In recent years, there have been multiple failure reports of these metal-on-metal hip replacements, emphasizing the need for an urgent review of the devices used in these surgeries. Many implants are available to orthopedic surgeons, but it is not sure whether they have passed the required safety standards.

The researchers stated that the current regulation standards are insufficient and advocated the need to establish a new system to ratify these orthopedic implants.

For the study, researchers studied how many hip replacement joints failed in their clinical effectiveness and collected data on the total number of implants being done in clinical practice. According to the Orthopedic Data Evaluation Panel (ODEP), implants come in two categories 'unclassified' (contains no evidence) or 'pre-entry' (it has evidence of less than three years)

After reviewing the 2011 data from the National Joint Registry (NJR) of England and Wales, the researchers found out that 10,402 (7.6 percent) of the 136,593 components used in primary hip replacements were used sans available evidence of clinical effectiveness. These comprised 157 cemented stems (0·5 percent of those implanted), 936 uncemented stems (2.8 percent), 1,732 cemented cups (7.1 percent), and 7,577 uncemented cups (17.1 percent).

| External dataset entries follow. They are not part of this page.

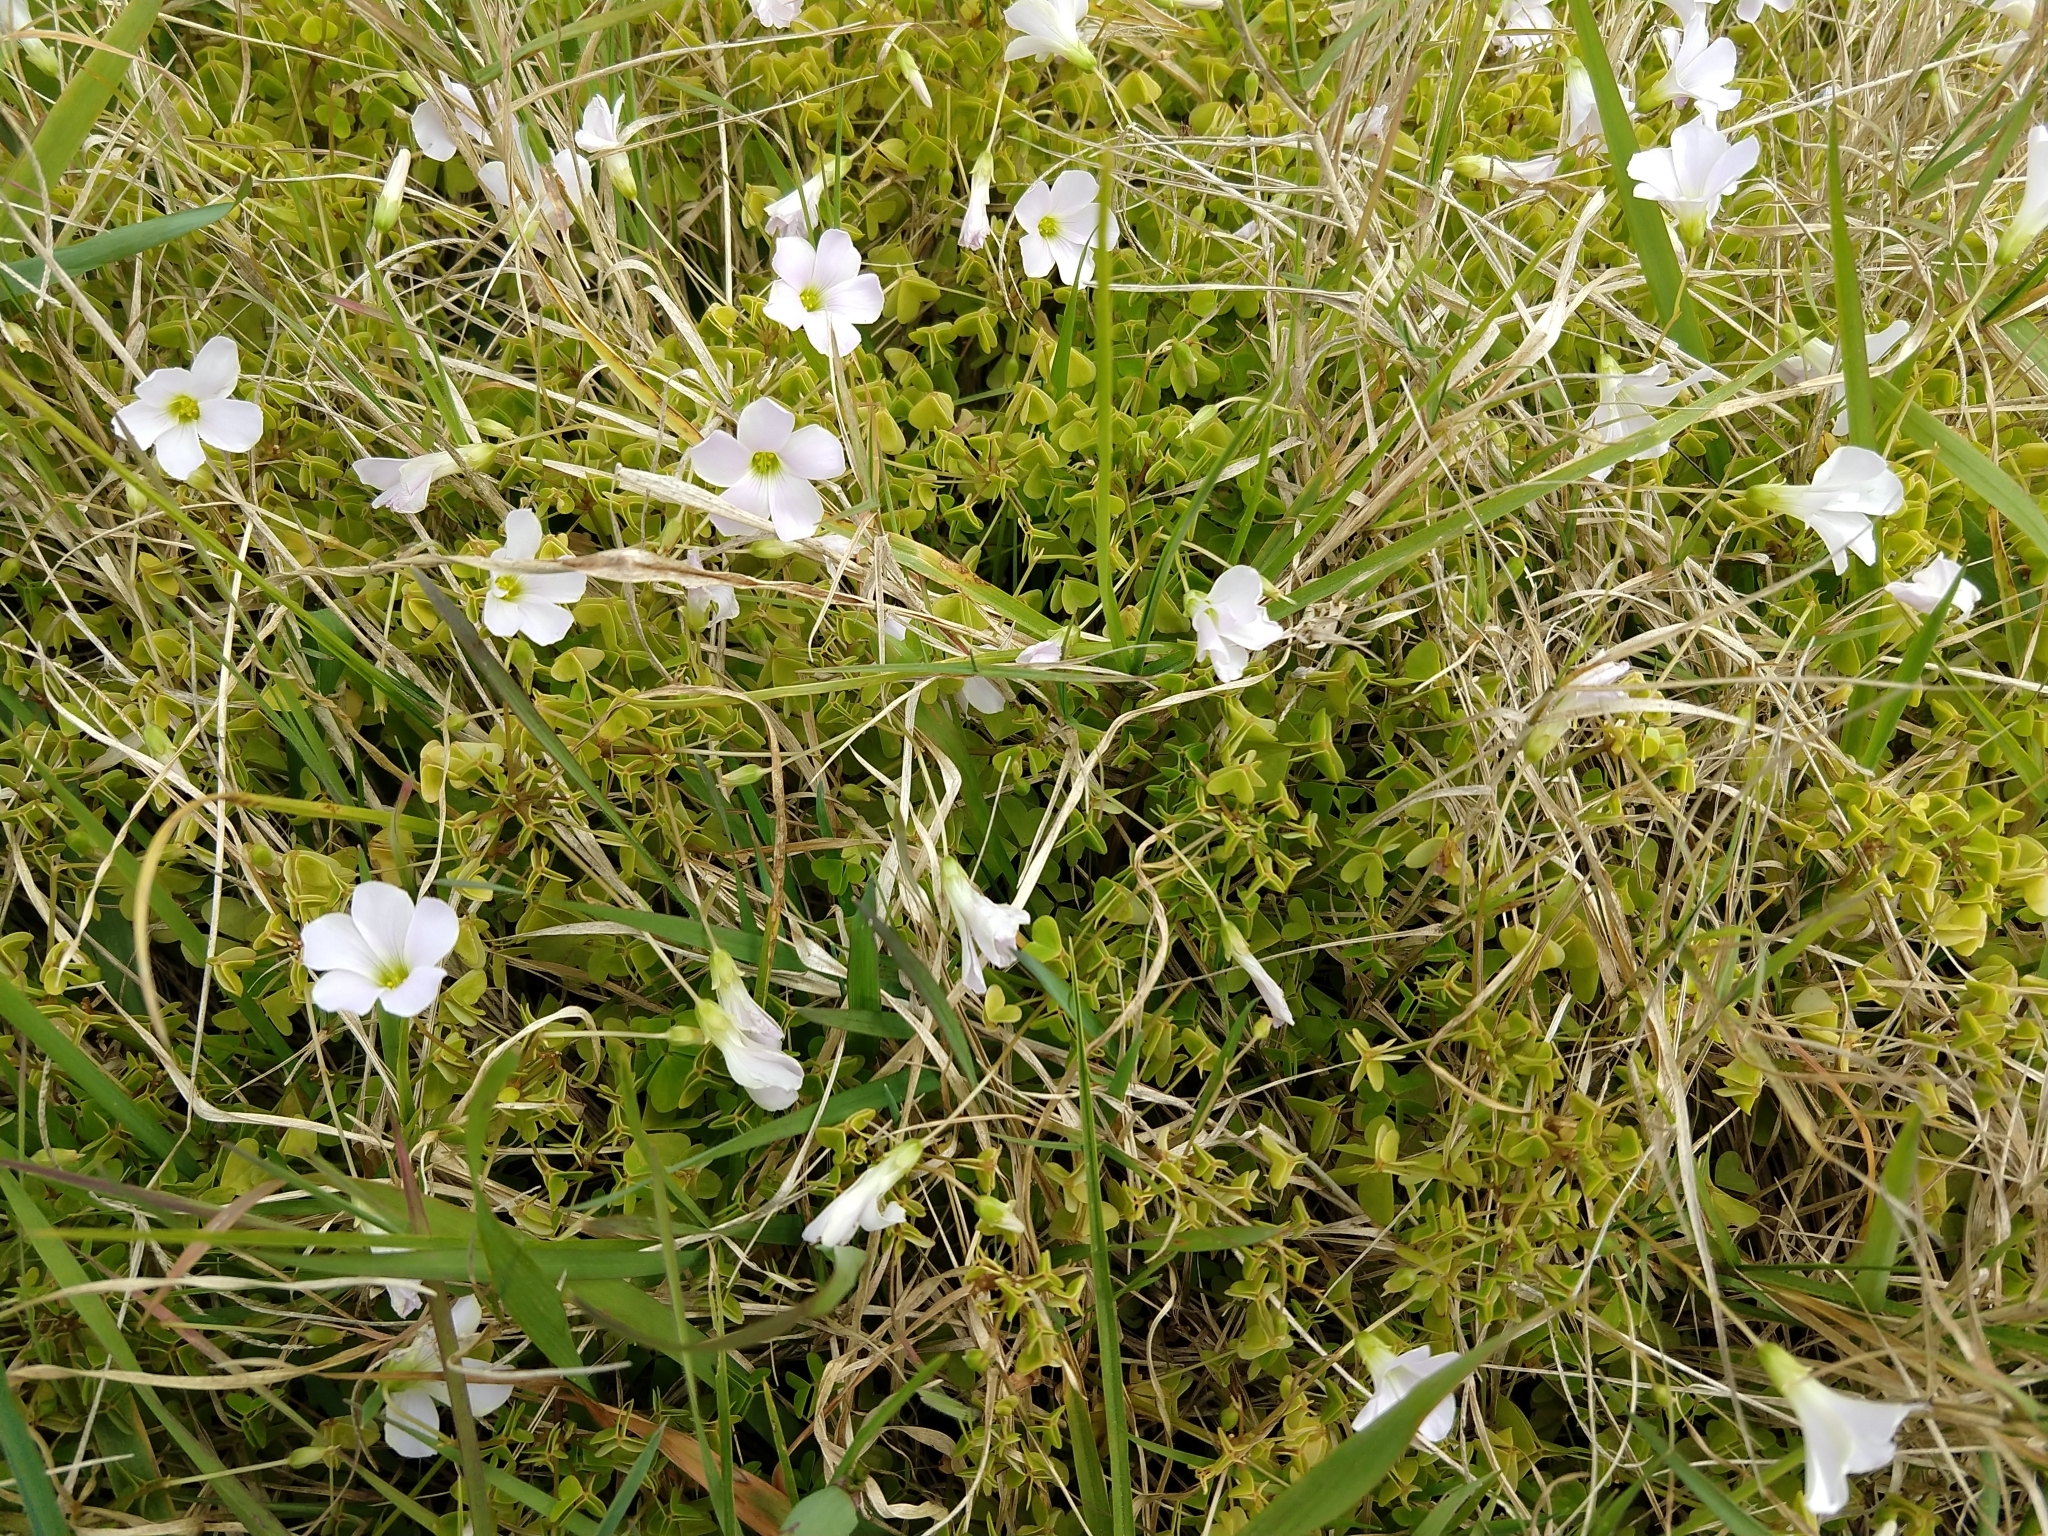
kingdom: Plantae
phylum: Tracheophyta
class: Magnoliopsida
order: Oxalidales
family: Oxalidaceae
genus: Oxalis
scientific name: Oxalis incarnata
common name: Pale pink-sorrel
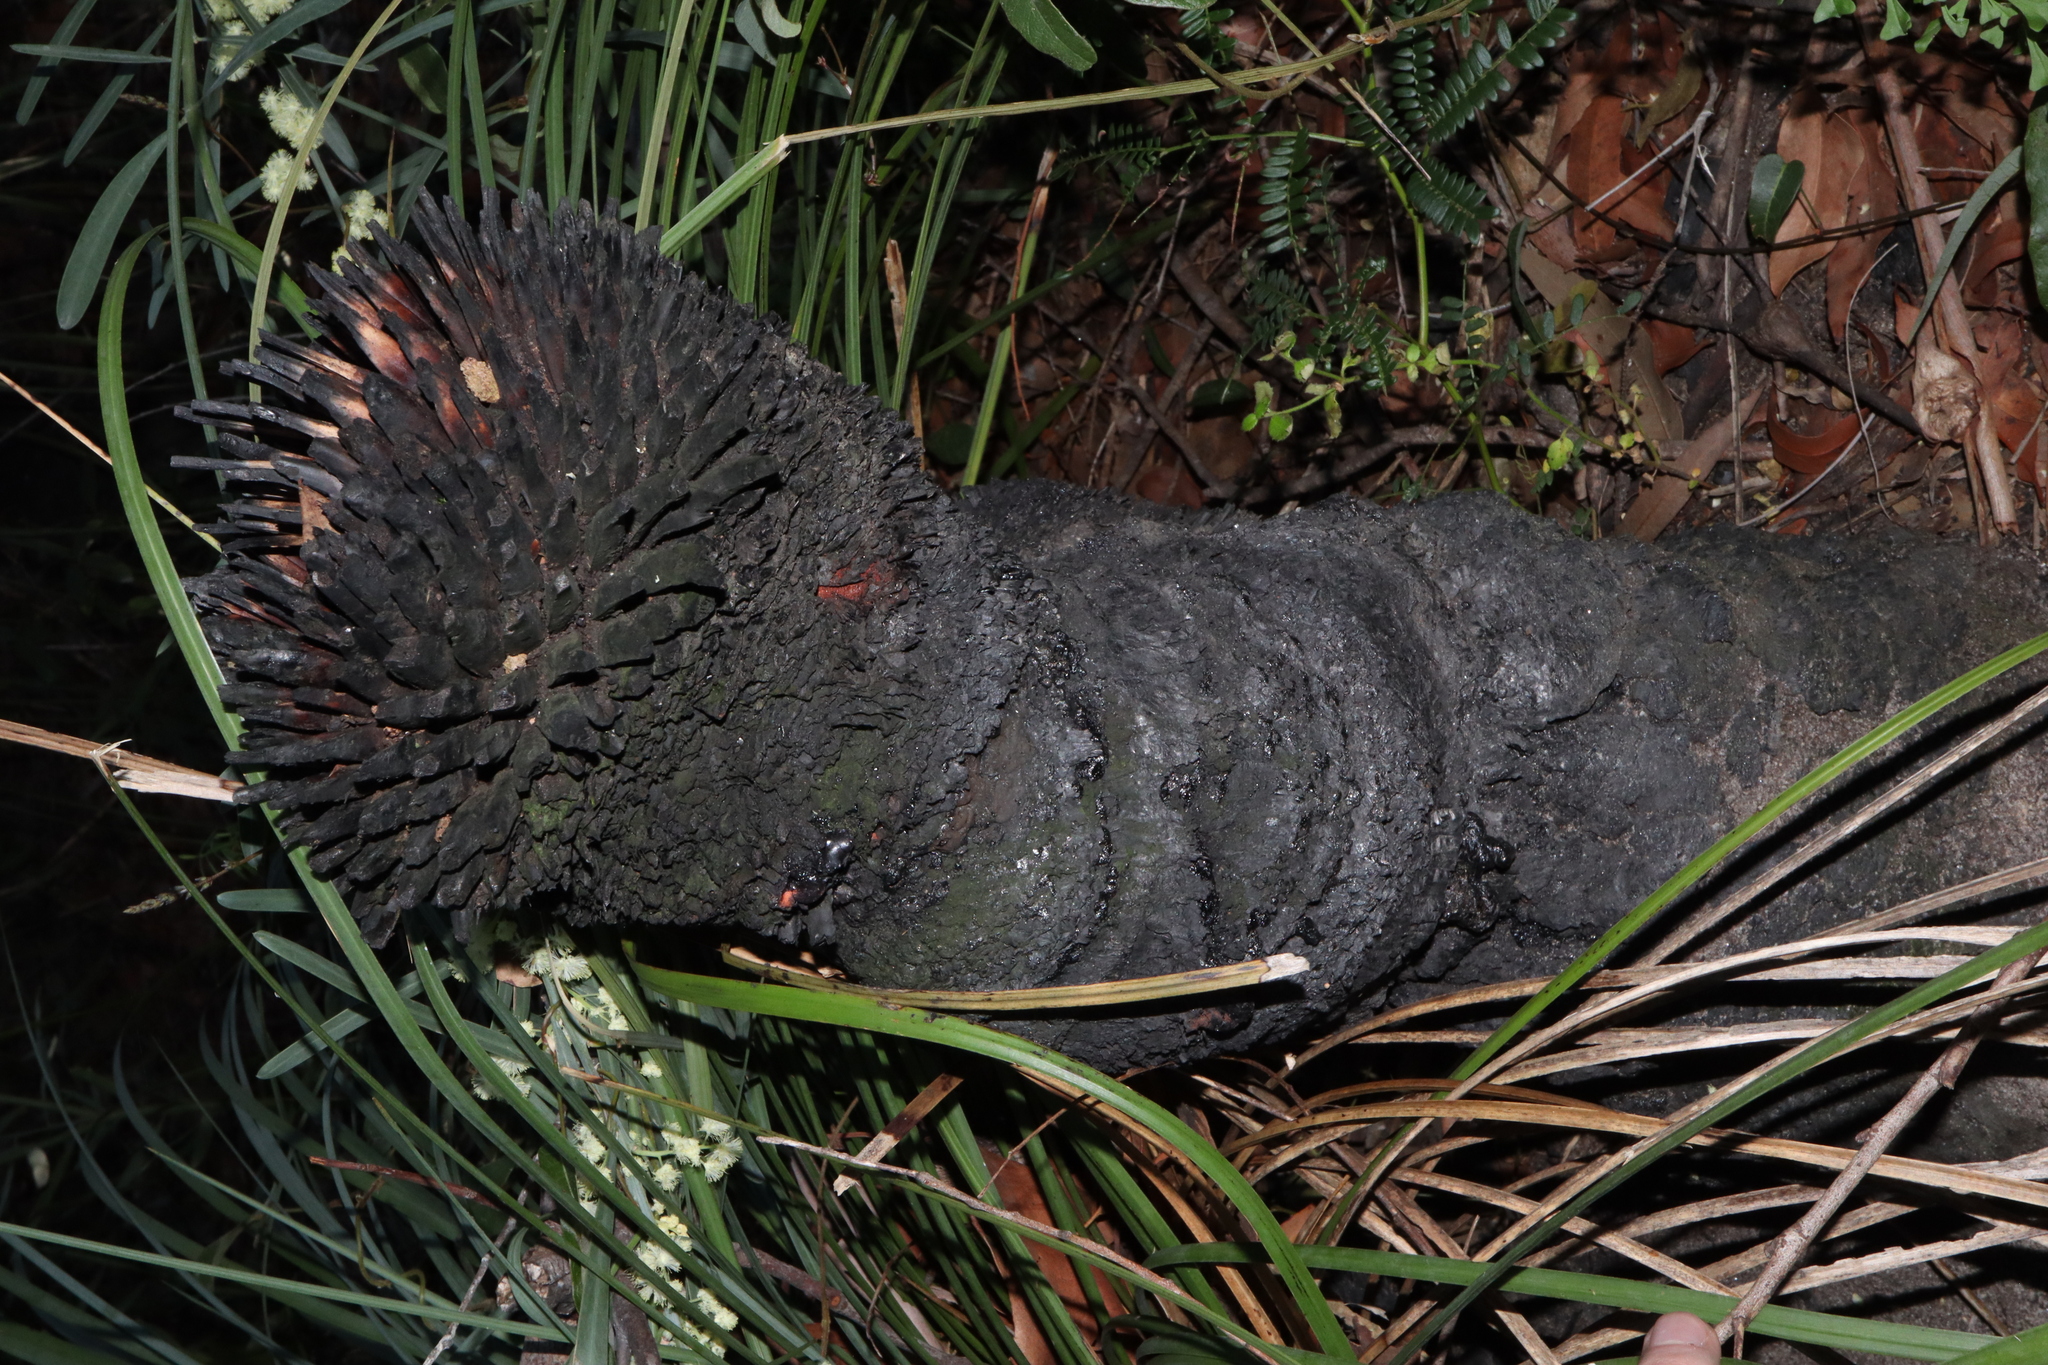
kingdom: Plantae
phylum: Tracheophyta
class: Liliopsida
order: Asparagales
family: Asphodelaceae
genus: Xanthorrhoea
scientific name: Xanthorrhoea arborea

"This is likely to be an underestimation of the true problem, as much of the evidence that does exist for the other unrated prostheses is of low quality or relates to short-term outcomes only," the researchers said in a press release.

"This is of great concern, particularly in light of the widespread publicity surrounding recent safety problems with regard to some resurfacing and other large diameter metal-on-metal joint replacements."